An electron enters perpendicularly into uniform magnetic field having magnitude \(0.5 \times 10^{-5} \mathrm{~T}\). If it moves on a circular path of radius \(2 \mathrm{~mm}\), its de - Broglie wavelength is $\ldots \ldots . . . \AA$ (A) 3410 (B) 4140 (C) 2070 (D) 2785

When the electron moves in a circular path, the centripetal force required for the circular motion is provided by the magnetic force acting on it. The magnetic force on an electron can be given by the equation: \(F = e(vB)\), where e is the charge of an electron, v is its velocity, and B is the magnetic field strength. The centripetal force required for circular motion can be given by: \(F = \dfrac{mv^2}{r}\), where m is the mass of an electron and r is the radius of the circular path. Since the magnetic force provides the centripetal force, we can write: \(\dfrac{mv^2}{r} = e(vB)\)

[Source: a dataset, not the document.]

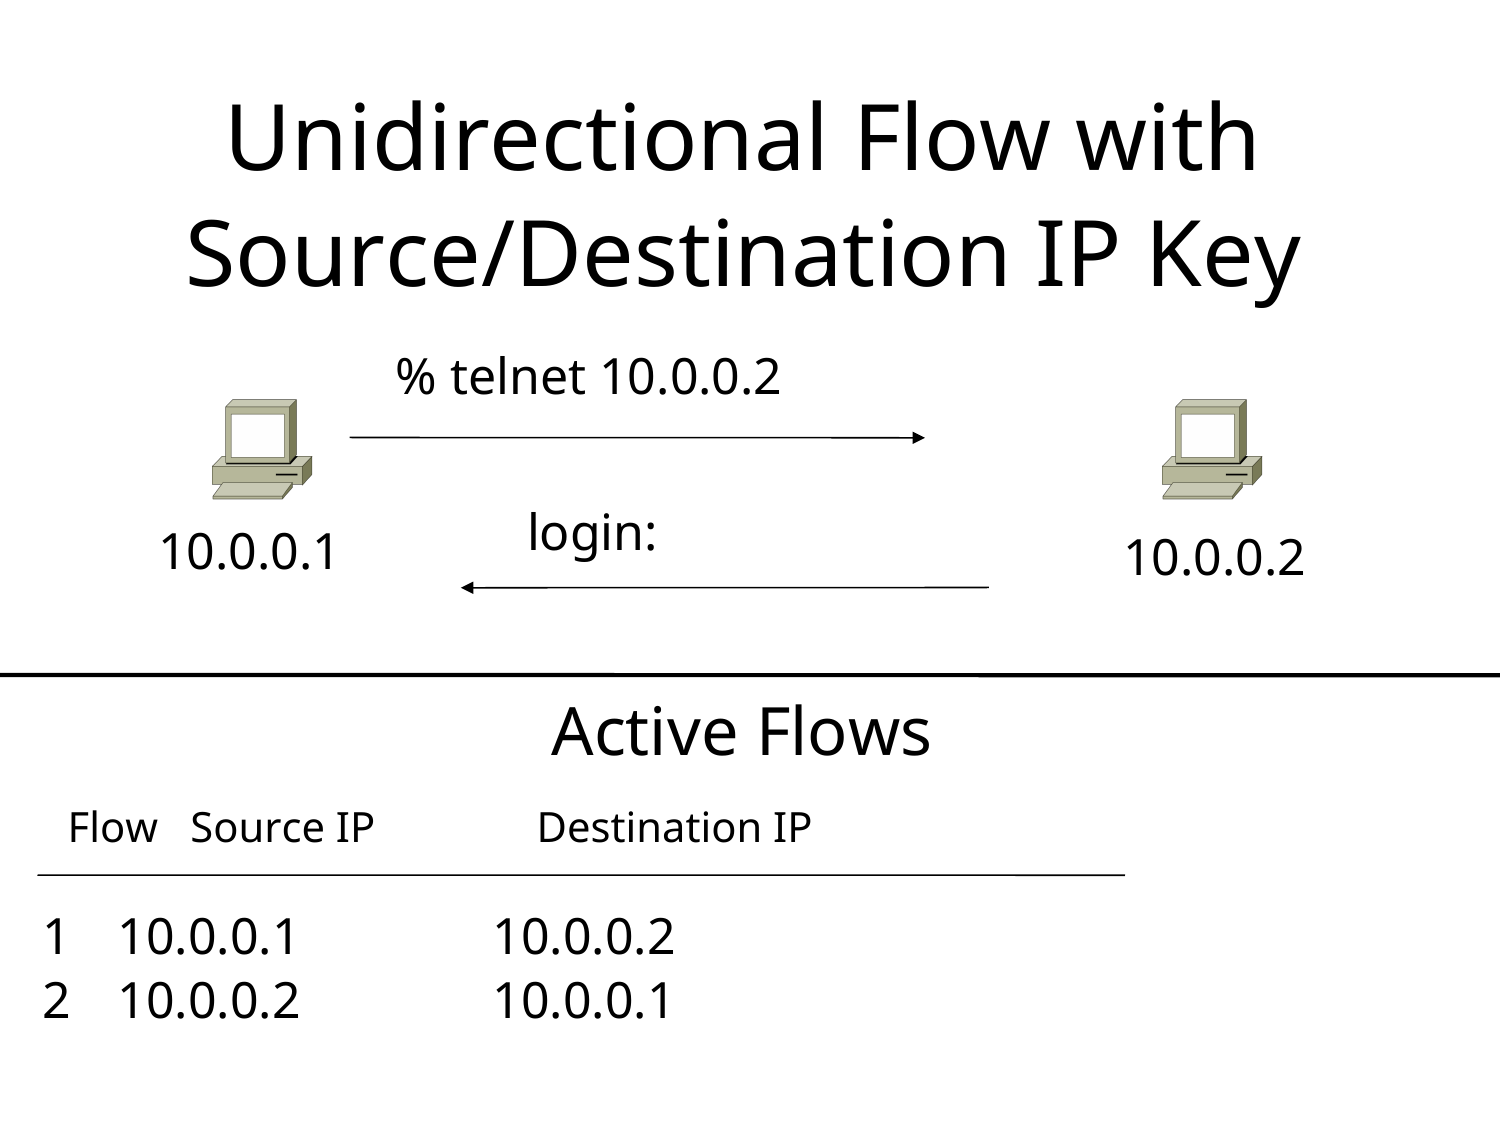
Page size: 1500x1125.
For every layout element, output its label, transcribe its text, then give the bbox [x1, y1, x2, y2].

The de Broglie wavelength formula relates the wavelength of a particle to its momentum: \(\lambda = \dfrac{h}{mv}\), where λ is the de Broglie wavelength, h is the Planck's constant, and mv is the momentum of the electron. To find the de Broglie wavelength, we need to determine the velocity of the electron. From the above relation in step 1, we can find the velocity as follows: \(\dfrac{mv^2}{r} = e(vB)\) => \(v = \dfrac{eBr}{m}\)

Now, we can substitute the expression for velocity into the de Broglie wavelength equation: \(\lambda = \dfrac{h}{m (\frac{eBr}{m})}\) Given values: B = \(0.5 \times 10^{-5} T\), r = \(2 \times 10^{-3} m\), e = \(1.6 \times 10^{-19} C\), m = \(9.11 \times 10^{-31} kg\), h = \(6.626 \times 10^{-34} Js\). \(\lambda = \dfrac{6.626 \times 10^{-34}}{(9.11 \times 10^{-31})(\frac{(1.6 \times 10^{-19})(0.5 \times 10^{-5})(2 \times 10^{-3})}{9.11 \times 10^{-31}})}\) After calculating, we get: \(\lambda=2.07 \times 10^{-10} m\) Now, we need to convert the wavelength to Angstrom (Å): \(1 \mathrm{~Å} = 10^{-10} \mathrm{~m}\), \(\lambda = 2.07 \times 10^{-10} \mathrm{~m} = 2070 \mathrm{~Å}\) This corresponds to answer (C).